The rant makes some decent points, but at the same time, there are other issues he didn't bring up. Why they hell did they use a copy protection mechanism that crashed pirates' games without notifying them of why their game was crashing? Why did tons of people who fully legally bought the game still have reliability issues?
Plainly and simply, Iron Lore was a brand new developer, and Titan Quest was their first game. At the same time, they created a brand new graphics engine from the ground-up. I don't for a second deny that the vast amount of hardware and possibly software configurations out there screws things up - integrated graphics hardware especially - but when your first project as a brand new developer is a high-budget project that takes you 4-5 years to create, what do you expect?
Even on consoles, Iron Lore would have had a nightmare of problems. Their engine was pretty inefficient, running slowly on even the best computer hardware at the time - computer hardware faster than what consoles offered. Even without the headache of getting their engine to run on many different pieces of hardware, I have a hard time believing that they could have gotten it running smoothly on a console. It's the facts of life that any new developer has to deal with.

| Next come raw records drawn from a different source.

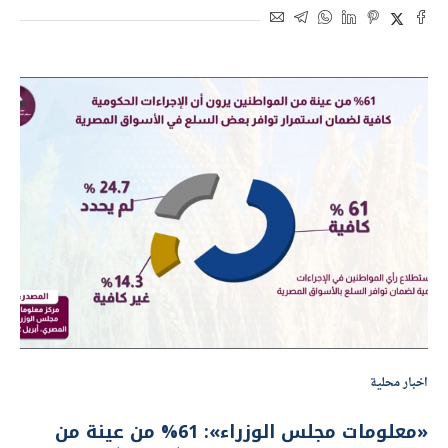
اخبار محلية
«معلومات مجلس الوزراء»: 61% من عينة من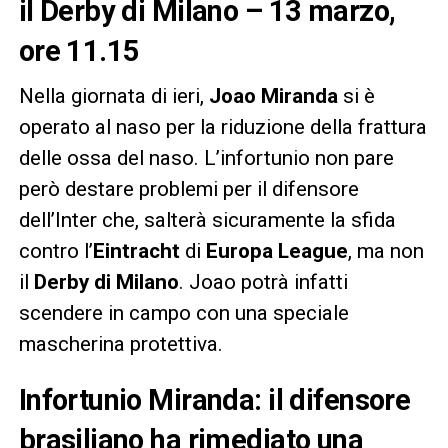
il Derby di Milano – 13 marzo,
ore 11.15
Nella giornata di ieri,
Joao Miranda
si è
operato al naso per la riduzione della frattura
delle ossa del naso. L’infortunio non pare
però destare problemi per il difensore
dell’Inter che, salterà sicuramente la sfida
contro l’
Eintracht
di
Europa League
, ma non
il
Derby di Milano
. Joao potrà infatti
scendere in campo con una speciale
mascherina protettiva.
Infortunio Miranda: il difensore
brasiliano ha rimediato una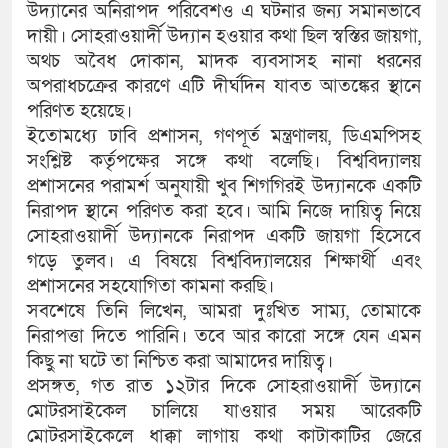
উদ্যানের অনিরাপদ পরিবেশও এ ঘটনার জন্য সমানভাবে
দায়ী। সোহরাওয়ার্দী উদ্যান হওয়ার কথা ছিল স্বস্তির জায়গা,
অথচ অবৈধ দোকান, মাদক ব্যবসাসহ নানা ধরনের
অপরাধচক্রের কারণে এটি দীর্ঘদিন যাবত আতঙ্কের স্থানে
পরিণত হয়েছে।
ইতোমধ্যে ঢাবি প্রশাসন, গণপূর্ত মন্ত্রণালয়, ডিএমপিসহ
সংশ্লিষ্ট কর্তৃপক্ষের সঙ্গে কথা বলেছি। বিশ্ববিদ্যালয়
প্রশাসনের পরামর্শ অনুযায়ী খুব শিগগিরই উদ্যানকে একটি
নিরাপদ স্থানে পরিণত করা হবে। আমি নিজে দায়িত্ব নিয়ে
সোহরাওয়ার্দী উদ্যানকে নিরাপদ একটি জায়গা হিসেবে
গড়ে তুলব। এ বিষয়ে বিশ্ববিদ্যালয়ের শিক্ষার্থী এবং
প্রশাসনের সহযোগিতা কামনা করছি।
সবশেষে তিনি লিখেন, আমরা দুঃখিত সাম্য, তোমাকে
নিরাপত্তা দিতে পারিনি। তবে আর কারো সঙ্গে যেন এমন
কিছু না ঘটে তা নিশ্চিত করা আমাদের দায়িত্ব।
প্রসঙ্গত, গত রাত ১২টার দিকে সোহরাওয়ার্দী উদ্যানে
মোটরসাইকেল চালিয়ে যাওয়ার সময় আরেকটি
মোটরসাইকেলে ধাক্কা লাগায় কথা কাটাকাটির জেরে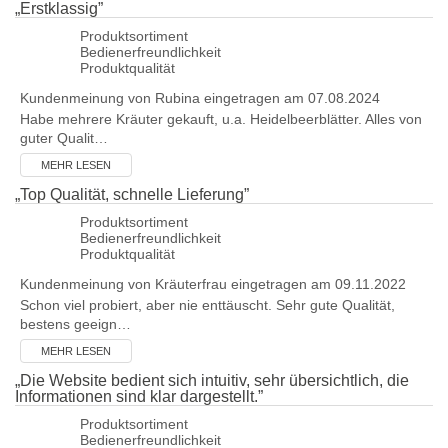
„
Erstklassig
”
Produktsortiment
Bedienerfreundlichkeit
Produktqualität
Kundenmeinung von
Rubina
eingetragen am 07.08.2024
Habe mehrere Kräuter gekauft, u.a. Heidelbeerblätter. Alles von
guter Qualit…
MEHR LESEN
„
Top Qualität, schnelle Lieferung
”
Produktsortiment
Bedienerfreundlichkeit
Produktqualität
Kundenmeinung von
Kräuterfrau
eingetragen am 09.11.2022
Schon viel probiert, aber nie enttäuscht. Sehr gute Qualität,
bestens geeign…
MEHR LESEN
„
Die Website bedient sich intuitiv, sehr übersichtlich, die
Informationen sind klar dargestellt.
”
Produktsortiment
Bedienerfreundlichkeit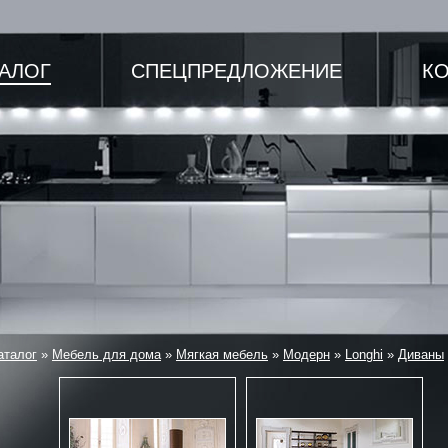
ТАЛОГ
СПЕЦПРЕДЛОЖЕНИЕ
К
аталог
»
Мебель для дома
»
Мягкая мебель
»
Модерн
»
Longhi
»
Диваны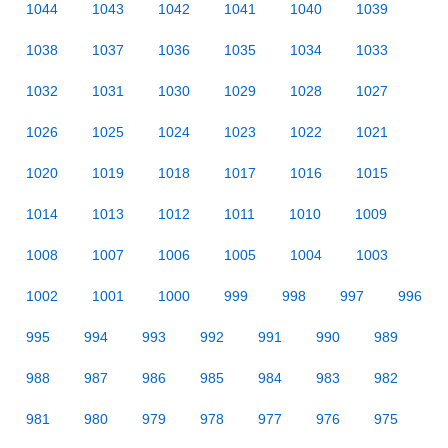
1044
1043
1042
1041
1040
1039
1038
1037
1036
1035
1034
1033
1032
1031
1030
1029
1028
1027
1026
1025
1024
1023
1022
1021
1020
1019
1018
1017
1016
1015
1014
1013
1012
1011
1010
1009
1008
1007
1006
1005
1004
1003
1002
1001
1000
999
998
997
996
995
994
993
992
991
990
989
988
987
986
985
984
983
982
981
980
979
978
977
976
975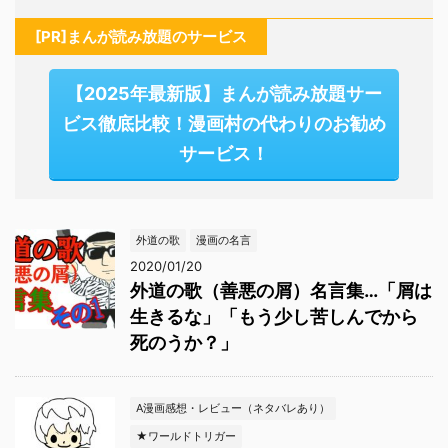
[PR]まんが読み放題のサービス
【2025年最新版】まんが読み放題サー
ビス徹底比較！漫画村の代わりのお勧め
サービス！
外道の歌
漫画の名言
2020/01/20
外道の歌（善悪の屑）名言集…「屑は
生きるな」「もう少し苦しんでから
死のうか？」
A漫画感想・レビュー（ネタバレあり）
★ワールドトリガー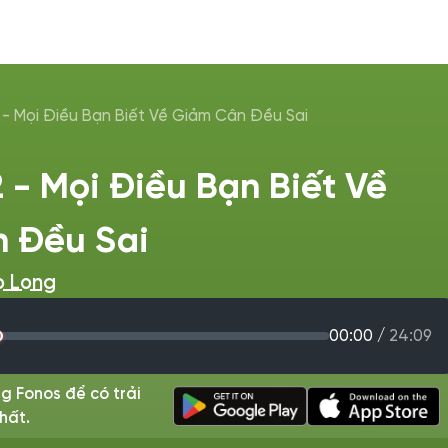
 - Mọi Điều Bạn Biết Về Giảm Cân Đều Sai
 - Mọi Điều Bạn Biết Về
 Đều Sai
o Long
00:00
/
24:09
g Fonos để có trải
hất.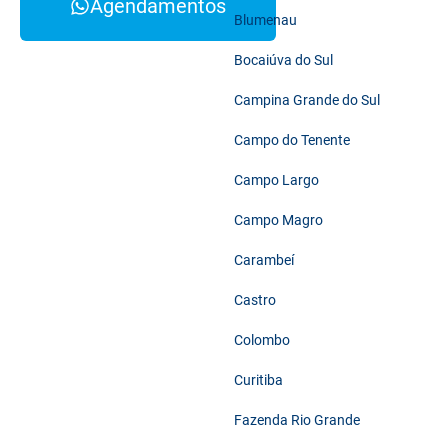
Agendamentos
Blumenau
Bocaiúva do Sul
Campina Grande do Sul
Campo do Tenente
Campo Largo
Campo Magro
Carambeí
Castro
Colombo
Curitiba
Fazenda Rio Grande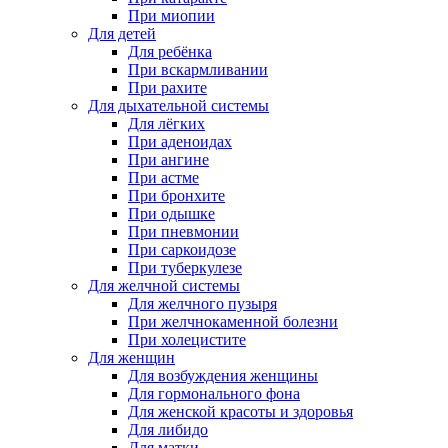
При миопии
Для детей
Для ребёнка
При вскармливании
При рахите
Для дыхательной системы
Для лёгких
При аденоидах
При ангине
При астме
При бронхите
При одышке
При пневмонии
При саркоидозе
При туберкулезе
Для желчной системы
Для желчного пузыря
При желчнокаменной болезни
При холецистите
Для женщин
Для возбуждения женщины
Для гормонального фона
Для женской красоты и здоровья
Для либидо
Для матки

Adapting their user interface to a controller would be practically impossible too.
Iron Lore should have started with some smaller projects first - get their shaky engine up to speed before trying to build a 40 hour experience on top of it. Get their name out there so it's reconizable by gamers. Maybe do some more things like Dawn of War SoulStorm before releasing their own game.

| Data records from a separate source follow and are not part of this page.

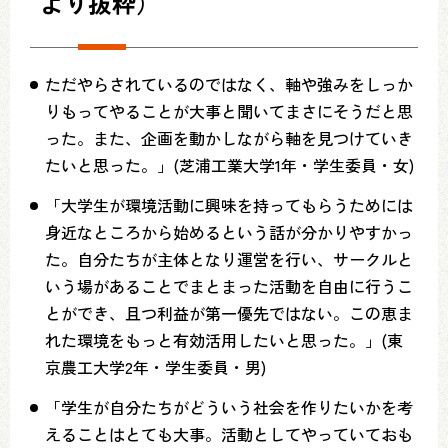
より抜粋）
ただやらされているのではなく、軸や強みをしっか
りもってやることが大事と聞いてまさにそうだと思
った。また、企画を動かしながら軸を見つけていき
たいと思った。」(芝浦工業大学1年・学生委員・女)
「大学生が環境活動に興味を持ってもらうためには
身近なところから始めるという話が分かりやすかっ
た。自分たちが主体となり運営を行い、サークルと
いう場があることでまとまった活動を自由に行うこ
とができ、且つ利益が第一優先ではない。この恵ま
れた環境をもっと有効活用したいと思った。」(東
京農工大学2年・学生委員・男)
「学生が自分たちがどういう社会を作りたいかを考
えることはとても大事。活動としてやっていておも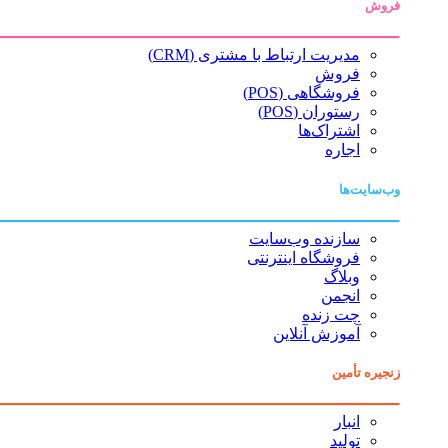
فروش
مدیریت ارتباط با مشتری (CRM)
فروش
فروشگاهی (POS)
رستوران (POS)
اشتراک‌ها
اجاره
وب‌سایت‌ها
سازنده وب‌سایت
فروشگاه اینترنتی
وبلاگ
انجمن
چت زنده
آموزش آنلاین
زنجیره تأمین
انبار
تولید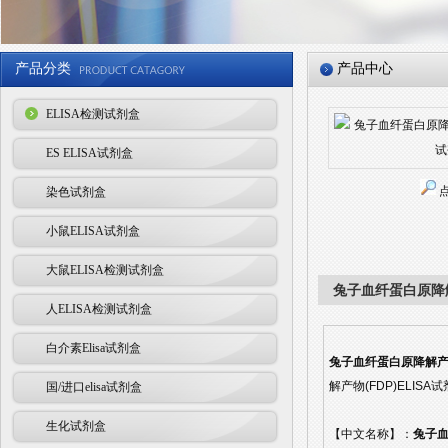
产品分类
产品中心
ELISA检测试剂盒
ES ELISA试剂盒
染色试剂盒
小鼠ELISA试剂盒
大鼠ELISA检测试剂盒
兔子血纤蛋白原降解
人ELISA检测试剂盒
白介素Elisa试剂盒
兔子血纤蛋白原降解产物(
解产物(FDP)ELI
国/进口elisa试剂盒
生化试剂盒
【中文名称】：
兔子血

This producer has many good points, but there is so much other stuff as well. This reply to his original forum post says some of it:
Am I understanding this part correctly? You implemented a copy-control system that caused the game to crash without notifying the user that this was a deliberate termination of the game caused by failing an anti-piracy check, not a random crash? Consequently, people who pirated your game described it as being buggy which then caused you to lose sales from legitimate customers.
So not only did your DRM fail to prevent people from pirating the game, it also cost you sales. You might have been better off if you hadn't used any copy-protection at all (like Stardock); pirates are still going to copy the game, but at least it wouldn't have received a reputation (undeserved, granted, but it happened nonetheless) for being buggy. Is this yet another data point showing that DRM does more harm than good?
I wonder which of these is greater:
a) People who would have normally pirated the game but were deterred by the copy-protection, so they bought it instead
or
b) People who would have normally bought the game but were deterred by reports from pirates that it was buggy and crashed a lot, so they pirated it instead (or avoided it completely)
There's probably no way to know for sure, but I suspect there were more people in the second category than the first.